Seems like the typical heist movie at first, but the main action arc is just to steal the hardware key. Steeling the actual (digital) coins is then the most boring part of the film.

That's why you make the thieves be white-hats hired by the government to steal the key. Then it becomes a cloak-and-dagger affair where you have to unravel who's working for who and which side is really the bad guy.

And decrypting cryptocoins is too obscure. For maximum effect, make the key able to break all encryption.


Someone already made Sneakers.

I think that's the joke.

Yes?

When someone puts some effort into making an indirect reference like that, they appreciate their work having been noticed. That's the role my comment was performing.

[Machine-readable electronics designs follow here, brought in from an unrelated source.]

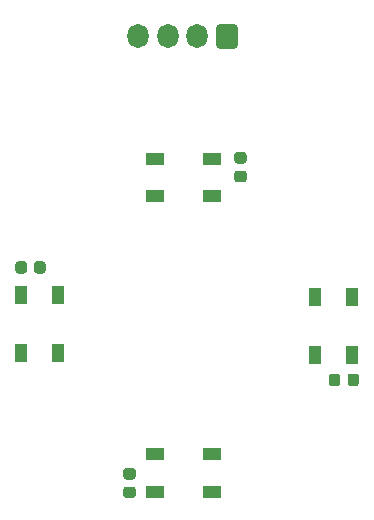
<source format=gbr>
%TF.GenerationSoftware,KiCad,Pcbnew,5.1.6-c6e7f7d~87~ubuntu18.04.1*%
%TF.CreationDate,2023-11-19T23:26:27+00:00*%
%TF.ProjectId,ws2812b_rgb_button,77733238-3132-4625-9f72-67625f627574,1.0*%
%TF.SameCoordinates,Original*%
%TF.FileFunction,Soldermask,Bot*%
%TF.FilePolarity,Negative*%
%FSLAX46Y46*%
G04 Gerber Fmt 4.6, Leading zero omitted, Abs format (unit mm)*
G04 Created by KiCad (PCBNEW 5.1.6-c6e7f7d~87~ubuntu18.04.1) date 2023-11-19 23:26:27*
%MOMM*%
%LPD*%
G01*
G04 APERTURE LIST*
%ADD10O,1.800000X2.050000*%
%ADD11R,1.600000X1.100000*%
%ADD12R,1.100000X1.600000*%
G04 APERTURE END LIST*
D10*
%TO.C,J1*%
X96259000Y-75946000D03*
X98759000Y-75946000D03*
X101259000Y-75946000D03*
G36*
G01*
X104659000Y-75185706D02*
X104659000Y-76706294D01*
G75*
G02*
X104394294Y-76971000I-264706J0D01*
G01*
X103123706Y-76971000D01*
G75*
G02*
X102859000Y-76706294I0J264706D01*
G01*
X102859000Y-75185706D01*
G75*
G02*
X103123706Y-74921000I264706J0D01*
G01*
X104394294Y-74921000D01*
G75*
G02*
X104659000Y-75185706I0J-264706D01*
G01*
G37*
%TD*%
D11*
%TO.C,D1*%
X97626000Y-89484000D03*
X97626000Y-86284000D03*
X102526000Y-89484000D03*
X102526000Y-86284000D03*
%TD*%
D12*
%TO.C,D2*%
X114376000Y-102907000D03*
X111176000Y-102907000D03*
X114376000Y-98007000D03*
X111176000Y-98007000D03*
%TD*%
D11*
%TO.C,D3*%
X102526000Y-111303000D03*
X102526000Y-114503000D03*
X97626000Y-111303000D03*
X97626000Y-114503000D03*
%TD*%
D12*
%TO.C,D4*%
X86284000Y-97880000D03*
X89484000Y-97880000D03*
X86284000Y-102780000D03*
X89484000Y-102780000D03*
%TD*%
%TO.C,C1*%
G36*
G01*
X104620750Y-85745500D02*
X105183250Y-85745500D01*
G75*
G02*
X105427000Y-85989250I0J-243750D01*
G01*
X105427000Y-86476750D01*
G75*
G02*
X105183250Y-86720500I-243750J0D01*
G01*
X104620750Y-86720500D01*
G75*
G02*
X104377000Y-86476750I0J243750D01*
G01*
X104377000Y-85989250D01*
G75*
G02*
X104620750Y-85745500I243750J0D01*
G01*
G37*
G36*
G01*
X104620750Y-87320500D02*
X105183250Y-87320500D01*
G75*
G02*
X105427000Y-87564250I0J-243750D01*
G01*
X105427000Y-88051750D01*
G75*
G02*
X105183250Y-88295500I-243750J0D01*
G01*
X104620750Y-88295500D01*
G75*
G02*
X104377000Y-88051750I0J243750D01*
G01*
X104377000Y-87564250D01*
G75*
G02*
X104620750Y-87320500I243750J0D01*
G01*
G37*
%TD*%
%TO.C,C2*%
G36*
G01*
X87422000Y-95785250D02*
X87422000Y-95222750D01*
G75*
G02*
X87665750Y-94979000I243750J0D01*
G01*
X88153250Y-94979000D01*
G75*
G02*
X88397000Y-95222750I0J-243750D01*
G01*
X88397000Y-95785250D01*
G75*
G02*
X88153250Y-96029000I-243750J0D01*
G01*
X87665750Y-96029000D01*
G75*
G02*
X87422000Y-95785250I0J243750D01*
G01*
G37*
G36*
G01*
X85847000Y-95785250D02*
X85847000Y-95222750D01*
G75*
G02*
X86090750Y-94979000I243750J0D01*
G01*
X86578250Y-94979000D01*
G75*
G02*
X86822000Y-95222750I0J-243750D01*
G01*
X86822000Y-95785250D01*
G75*
G02*
X86578250Y-96029000I-243750J0D01*
G01*
X86090750Y-96029000D01*
G75*
G02*
X85847000Y-95785250I0J243750D01*
G01*
G37*
%TD*%
%TO.C,C3*%
G36*
G01*
X95785250Y-115041500D02*
X95222750Y-115041500D01*
G75*
G02*
X94979000Y-114797750I0J243750D01*
G01*
X94979000Y-114310250D01*
G75*
G02*
X95222750Y-114066500I243750J0D01*
G01*
X95785250Y-114066500D01*
G75*
G02*
X96029000Y-114310250I0J-243750D01*
G01*
X96029000Y-114797750D01*
G75*
G02*
X95785250Y-115041500I-243750J0D01*
G01*
G37*
G36*
G01*
X95785250Y-113466500D02*
X95222750Y-113466500D01*
G75*
G02*
X94979000Y-113222750I0J243750D01*
G01*
X94979000Y-112735250D01*
G75*
G02*
X95222750Y-112491500I243750J0D01*
G01*
X95785250Y-112491500D01*
G75*
G02*
X96029000Y-112735250I0J-243750D01*
G01*
X96029000Y-113222750D01*
G75*
G02*
X95785250Y-113466500I-243750J0D01*
G01*
G37*
%TD*%
%TO.C,C4*%
G36*
G01*
X113365000Y-104747750D02*
X113365000Y-105310250D01*
G75*
G02*
X113121250Y-105554000I-243750J0D01*
G01*
X112633750Y-105554000D01*
G75*
G02*
X112390000Y-105310250I0J243750D01*
G01*
X112390000Y-104747750D01*
G75*
G02*
X112633750Y-104504000I243750J0D01*
G01*
X113121250Y-104504000D01*
G75*
G02*
X113365000Y-104747750I0J-243750D01*
G01*
G37*
G36*
G01*
X114940000Y-104747750D02*
X114940000Y-105310250D01*
G75*
G02*
X114696250Y-105554000I-243750J0D01*
G01*
X114208750Y-105554000D01*
G75*
G02*
X113965000Y-105310250I0J243750D01*
G01*
X113965000Y-104747750D01*
G75*
G02*
X114208750Y-104504000I243750J0D01*
G01*
X114696250Y-104504000D01*
G75*
G02*
X114940000Y-104747750I0J-243750D01*
G01*
G37*
%TD*%
M02*

</source>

We know this not to be true. The origins of the secp256k1 curve used to be nothing up my sleeve numbers for the parameters which matter.

The construction of the NIST curves essentially preludes trapdoors.

It doesn't completely preclude having a purposefully weak curve based on some publicly unknown weakness. ... but at the same time it also doesn't preclude the the curves having been selected to be stronger against some publicly unknown weakness (as was done with DES).

[Not that I'd recommend them.]


Greg, do we know that to be true of all use cases though?

Would you clarifying your question a bit?

My comment was pointing out that those NIST curves like P-256 and P-224 can't have a trapdoor-- meaning a hidden secret key that allows the NSA and only the NSA to compromise the use-- in the curve themselves.

Some application of the curve could have its own trapdoor, as dualECdrbg did.


Well the NIST curves use random primes, and they're not the obvious, largest possible primes that meet the necessary security requirements. So maybe they were chosen according to their susceptibility to some unknown attack (or, charitably, their non-susceptibility). I think we agree up to this point.

But when the space of potential attacks is an unknown-unknown, can we really constrain with confidence what attacks might exist? Maybe the prime group was chosen to have some relationship to a composite group for which the NSA knows the prime factors? I know this doesn't jive with our current understanding of number theory, but the point is it is hard to speculate about unknown-unknowns. Can we be certain that every crazy thing we think of is ruled out by our proven, not conjectured understanding of number theory?


My post specifically pointed out "It doesn't completely preclude having a purposefully weak curve based on some publicly unknown weakness." -- just that there is nowhere to embed a secret key that only the NSA would know. The only room in it would be for narrow vulnerabilities that others could discover-- just because there aren't that many bits of control.

[As an, aside, the NIST curves do not use random primes, E.g. P-256 is 2^256 - 2^224 + 2^192 + 2^96 - 1, which is a solinas prime with a pretty obvious performance driven structure. As is the case for all the other NIST P-whatever curves. Using primes chosen for field performance is pretty common, e.g. curve 25519 uses a crandall prime]


And Shadowbrokers showed the danger of when their code and exploits get leaked.